[RECORDS]:
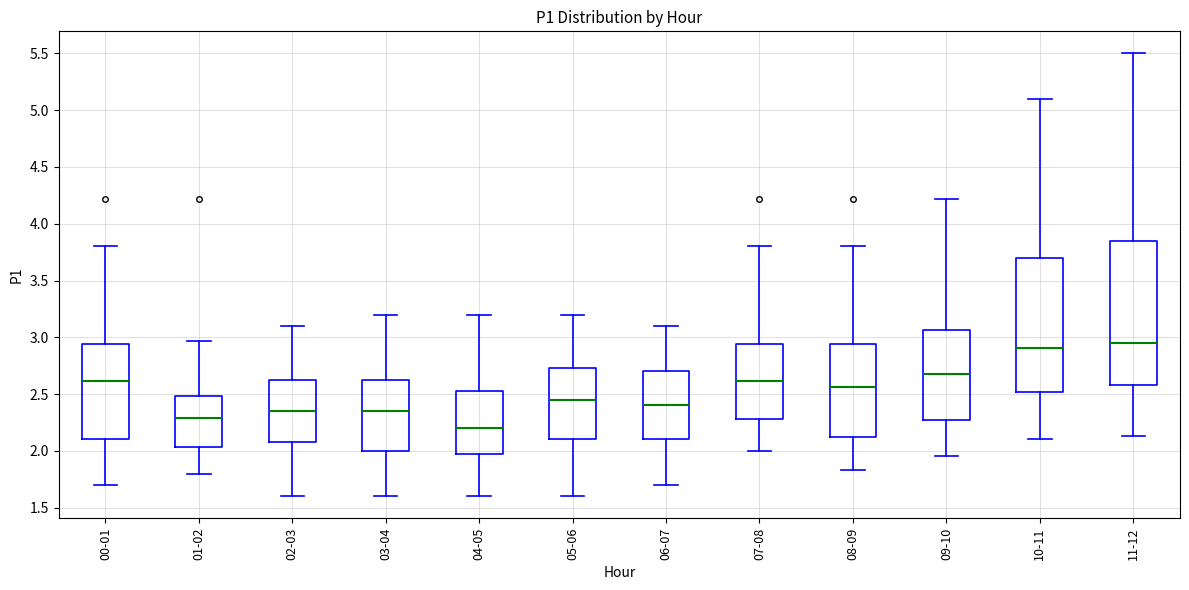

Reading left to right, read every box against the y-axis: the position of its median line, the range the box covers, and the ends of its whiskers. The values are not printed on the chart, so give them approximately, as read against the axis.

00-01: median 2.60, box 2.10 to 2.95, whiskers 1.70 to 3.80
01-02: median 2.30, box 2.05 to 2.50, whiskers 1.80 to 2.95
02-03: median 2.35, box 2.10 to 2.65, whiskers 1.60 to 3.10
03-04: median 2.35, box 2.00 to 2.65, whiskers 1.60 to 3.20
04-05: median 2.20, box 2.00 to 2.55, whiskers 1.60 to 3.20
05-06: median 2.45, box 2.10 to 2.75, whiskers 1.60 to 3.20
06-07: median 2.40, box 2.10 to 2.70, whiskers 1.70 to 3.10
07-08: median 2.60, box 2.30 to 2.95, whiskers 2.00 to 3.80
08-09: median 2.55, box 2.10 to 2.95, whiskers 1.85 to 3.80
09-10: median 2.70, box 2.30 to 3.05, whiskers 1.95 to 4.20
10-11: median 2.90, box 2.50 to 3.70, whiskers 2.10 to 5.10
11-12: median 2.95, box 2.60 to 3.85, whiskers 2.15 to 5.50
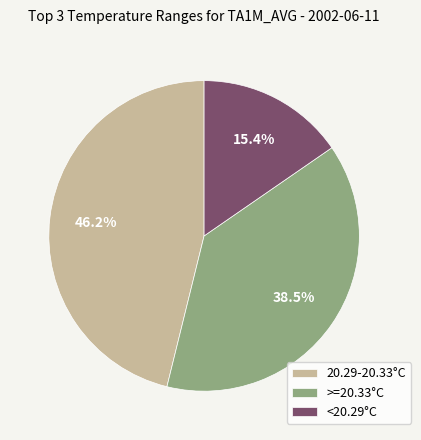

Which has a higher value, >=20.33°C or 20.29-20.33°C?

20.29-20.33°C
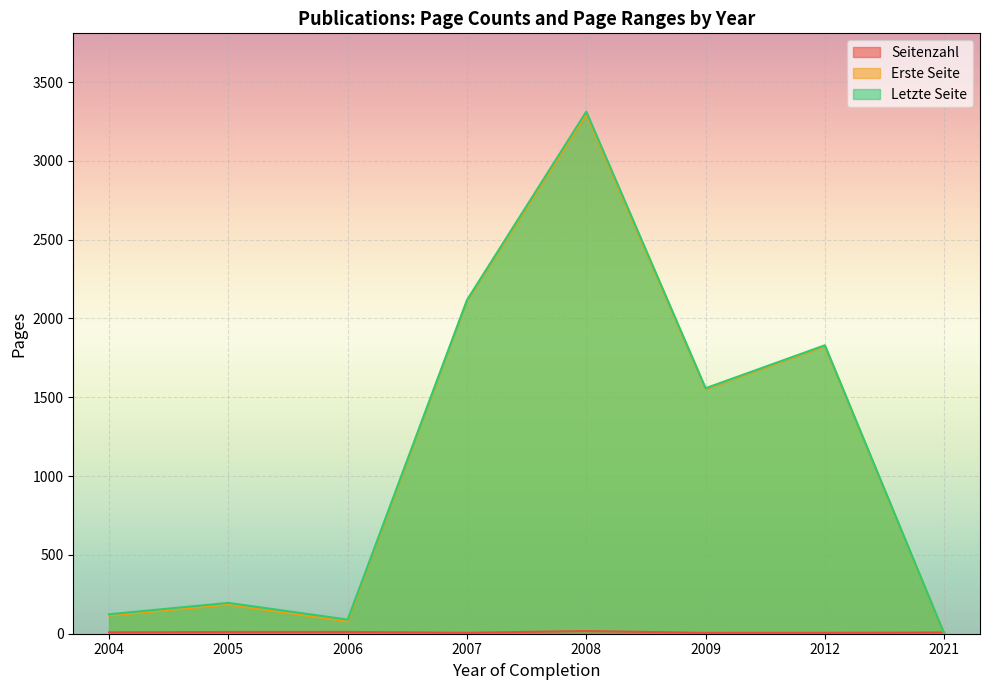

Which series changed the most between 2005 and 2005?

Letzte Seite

[EXERCISE DESCRIPTION]:
Please copy all of the data above line for line, without changing a word, and leave out the pictures.

[WRITTEN ANSWER]:
Reading left to right, read every box against the y-axis: the position of its median line, the range the box covers, and the ends of its whiskers. The values are not printed on the chart, so give them approximately, as read against the axis.

00-01: median 2.60, box 2.10 to 2.95, whiskers 1.70 to 3.80
01-02: median 2.30, box 2.05 to 2.50, whiskers 1.80 to 2.95
02-03: median 2.35, box 2.10 to 2.65, whiskers 1.60 to 3.10
03-04: median 2.35, box 2.00 to 2.65, whiskers 1.60 to 3.20
04-05: median 2.20, box 2.00 to 2.55, whiskers 1.60 to 3.20
05-06: median 2.45, box 2.10 to 2.75, whiskers 1.60 to 3.20
06-07: median 2.40, box 2.10 to 2.70, whiskers 1.70 to 3.10
07-08: median 2.60, box 2.30 to 2.95, whiskers 2.00 to 3.80
08-09: median 2.55, box 2.10 to 2.95, whiskers 1.85 to 3.80
09-10: median 2.70, box 2.30 to 3.05, whiskers 1.95 to 4.20
10-11: median 2.90, box 2.50 to 3.70, whiskers 2.10 to 5.10
11-12: median 2.95, box 2.60 to 3.85, whiskers 2.15 to 5.50

Which has a higher value, >=20.33°C or 20.29-20.33°C?

20.29-20.33°C

Which series changed the most between 2005 and 2005?

Letzte Seite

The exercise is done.